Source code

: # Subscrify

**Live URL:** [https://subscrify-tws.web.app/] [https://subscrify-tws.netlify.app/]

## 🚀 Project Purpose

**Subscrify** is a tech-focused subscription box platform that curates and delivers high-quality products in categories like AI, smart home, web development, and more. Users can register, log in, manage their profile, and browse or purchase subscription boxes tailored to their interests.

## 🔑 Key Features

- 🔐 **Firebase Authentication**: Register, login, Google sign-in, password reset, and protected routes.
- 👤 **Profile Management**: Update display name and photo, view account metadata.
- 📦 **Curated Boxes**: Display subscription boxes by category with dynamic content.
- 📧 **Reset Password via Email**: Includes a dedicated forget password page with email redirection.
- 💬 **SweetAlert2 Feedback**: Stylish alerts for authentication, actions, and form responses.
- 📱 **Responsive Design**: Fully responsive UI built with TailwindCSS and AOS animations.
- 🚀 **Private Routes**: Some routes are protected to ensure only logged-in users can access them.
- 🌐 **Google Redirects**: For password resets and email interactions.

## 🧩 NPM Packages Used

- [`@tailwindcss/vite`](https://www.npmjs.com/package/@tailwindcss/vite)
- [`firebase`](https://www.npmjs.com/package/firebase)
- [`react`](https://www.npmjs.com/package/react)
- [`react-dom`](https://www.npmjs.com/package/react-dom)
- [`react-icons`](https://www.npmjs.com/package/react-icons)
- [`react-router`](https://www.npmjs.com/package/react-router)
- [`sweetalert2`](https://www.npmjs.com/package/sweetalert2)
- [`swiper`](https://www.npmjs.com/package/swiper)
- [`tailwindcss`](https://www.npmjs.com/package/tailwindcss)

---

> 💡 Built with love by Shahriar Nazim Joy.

=====

* [Exercise prompt]:
Return the lines of the material unchanged, starting with the line that contains "to their interests." and stopping after the line that contains "## 🧩 NPM Packages Used".

* [Solved problem]:
**Subscrify** is a tech-focused subscription box platform that curates and delivers high-quality products in categories like AI, smart home, web development, and more. Users can register, log in, manage their profile, and browse or purchase subscription boxes tailored to their interests.

## 🔑 Key Features

- 🔐 **Firebase Authentication**: Register, login, Google sign-in, password reset, and protected routes.
- 👤 **Profile Management**: Update display name and photo, view account metadata.
- 📦 **Curated Boxes**: Display subscription boxes by category with dynamic content.
- 📧 **Reset Password via Email**: Includes a dedicated forget password page with email redirection.
- 💬 **SweetAlert2 Feedback**: Stylish alerts for authentication, actions, and form responses.
- 📱 **Responsive Design**: Fully responsive UI built with TailwindCSS and AOS animations.
- 🚀 **Private Routes**: Some routes are protected to ensure only logged-in users can access them.
- 🌐 **Google Redirects**: For password resets and email interactions.

## 🧩 NPM Packages Used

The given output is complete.